Kinetic viability assays using DRAQ7 probe

Abstract

Cell death within cell populations is a stochastic process where cell-to-cell variation in temporal progression through the various stages of cell death arises from asynchrony of subtle fluctuations in the signaling pathways. Most cell death assays rely on detection of the specific marker of cell demise at the end-point of cell culturing. Such an approach cannot account for the asynchrony and the stochastic nature of cell response to the death-inducing signal. There is a need therefore for rapid and high-throughput bioassays capable of continuously tracking viability of individual cells from the time of encountering a stress signal up to final stages of their demise. In this context, a new anthracycline derivative, DRAQ7, is gaining increasing interest as an easy-to-use marker capable of long-term monitoring of cell death in real-time. This novel probe neither penetrates the plasma membrane of living cells nor does it affect the cells' susceptibility to the death-inducing agents.
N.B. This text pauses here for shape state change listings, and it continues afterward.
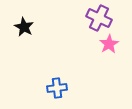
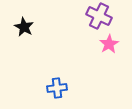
purple cross: moved 2 px up
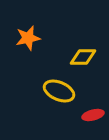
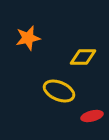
red ellipse: moved 1 px left, 1 px down
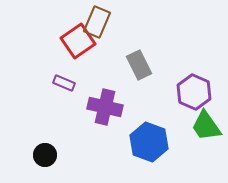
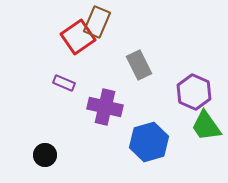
red square: moved 4 px up
blue hexagon: rotated 24 degrees clockwise
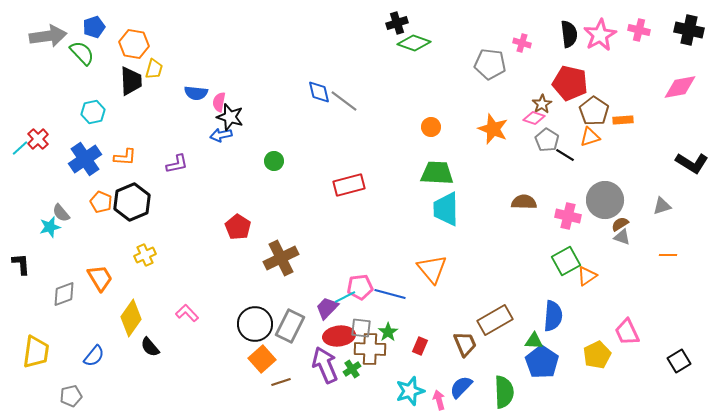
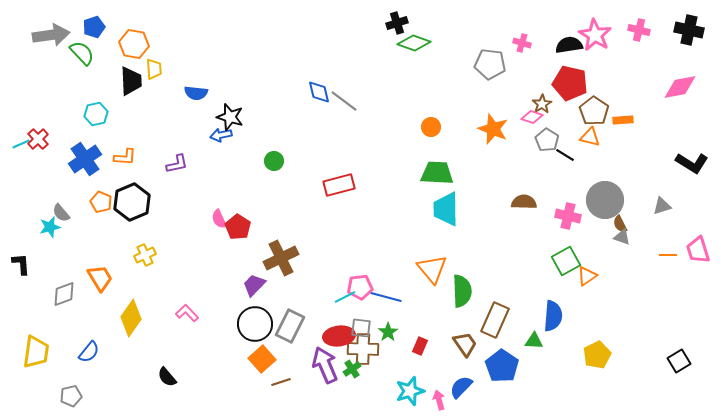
black semicircle at (569, 34): moved 11 px down; rotated 92 degrees counterclockwise
pink star at (600, 35): moved 5 px left; rotated 12 degrees counterclockwise
gray arrow at (48, 36): moved 3 px right, 1 px up
yellow trapezoid at (154, 69): rotated 20 degrees counterclockwise
pink semicircle at (219, 102): moved 117 px down; rotated 36 degrees counterclockwise
cyan hexagon at (93, 112): moved 3 px right, 2 px down
pink diamond at (534, 118): moved 2 px left, 1 px up
orange triangle at (590, 137): rotated 30 degrees clockwise
cyan line at (20, 148): moved 1 px right, 4 px up; rotated 18 degrees clockwise
red rectangle at (349, 185): moved 10 px left
brown semicircle at (620, 224): rotated 84 degrees counterclockwise
blue line at (390, 294): moved 4 px left, 3 px down
purple trapezoid at (327, 308): moved 73 px left, 23 px up
brown rectangle at (495, 320): rotated 36 degrees counterclockwise
pink trapezoid at (627, 332): moved 71 px right, 82 px up; rotated 8 degrees clockwise
brown trapezoid at (465, 344): rotated 12 degrees counterclockwise
black semicircle at (150, 347): moved 17 px right, 30 px down
brown cross at (370, 349): moved 7 px left
blue semicircle at (94, 356): moved 5 px left, 4 px up
blue pentagon at (542, 362): moved 40 px left, 4 px down
green semicircle at (504, 392): moved 42 px left, 101 px up
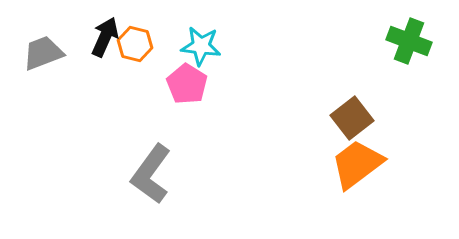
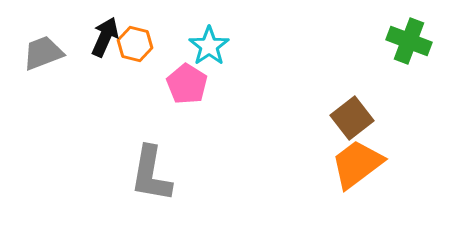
cyan star: moved 8 px right; rotated 30 degrees clockwise
gray L-shape: rotated 26 degrees counterclockwise
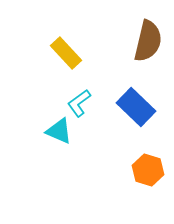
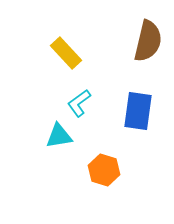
blue rectangle: moved 2 px right, 4 px down; rotated 54 degrees clockwise
cyan triangle: moved 5 px down; rotated 32 degrees counterclockwise
orange hexagon: moved 44 px left
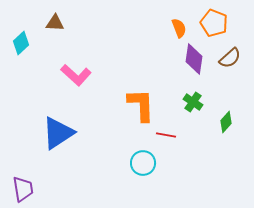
However, when the membrane integrity is compromised, DRAQ7 enters cells undergoing demise and binds readily to nuclear DNA to report cell death. Here, we provide three sets of protocols for viability assays using DRAQ7 probe. The first protocol describes the innovative use of single-color DRAQ7 real-time assay to dynamically track cell viability. The second protocol outlines a simplified end-point DRAQ7 staining approach. The final protocol highlights the real-time and multiparametric apoptosis assay utilizing DRAQ7 dye concurrently with tetramethylrhodamine methyl ester (TMRM), the mitochondrial trans-membrane electrochemical potential (ΔΨm) sensing probe.

Figure 1

Assessment of live, early apoptotic and late apoptotic/necrotic cells based on stainability with plasma membrane permeability marker DRAQ7. Analysis was based on real-time labeling of THP-1 cells with 3 μM of DRAQ7. Bivariate dot plots DRAQ7 vs. forward scatter (FS) enable discrimination of live (DRAQ7⁻; green gate), early apoptotic (DRAQ7^dim; blue gate) and late apoptotic/necrotic (DRAQ7⁺; red gate) subpopulations. DRAQ7 probe was excited using 633 nm laser and logarithmically amplified fluorescence signals were collected using 660 nm long-pass filter.

Figure 2

Discrimination of viable, apoptotic and late apoptotic/necrotic cells based on Δψ_m marker tetramethylrhodamine methyl ester (TMRM) and plasma membrane permeability marker DRAQ7. Analysis was based on real-time labeling of THP-1 cells with 3 μM of DRAQ7 and 150 nm of TMRM. Bivariate dot plots DRAQ7 vs. TMRM enable discrimination of live (TMRM⁺/DRAQ7⁻; green gate), early apoptotic (TMRM^low/DRAQ7^dim; blue gate) and late apoptotic/necrotic (TMRM^low/DRAQ7⁺; red gate) subpopulations. DRAQ7 probe was excited using 633 nm laser and logarithmically amplified fluorescence signals were collected using 660 nm long-pass filter. TMRM was excited using 488 nm laser and logarithmically amplified fluorescence signals were collected using 575 nm long-pass filter. Debris signals were excluded electronically by setting the proper low threshold.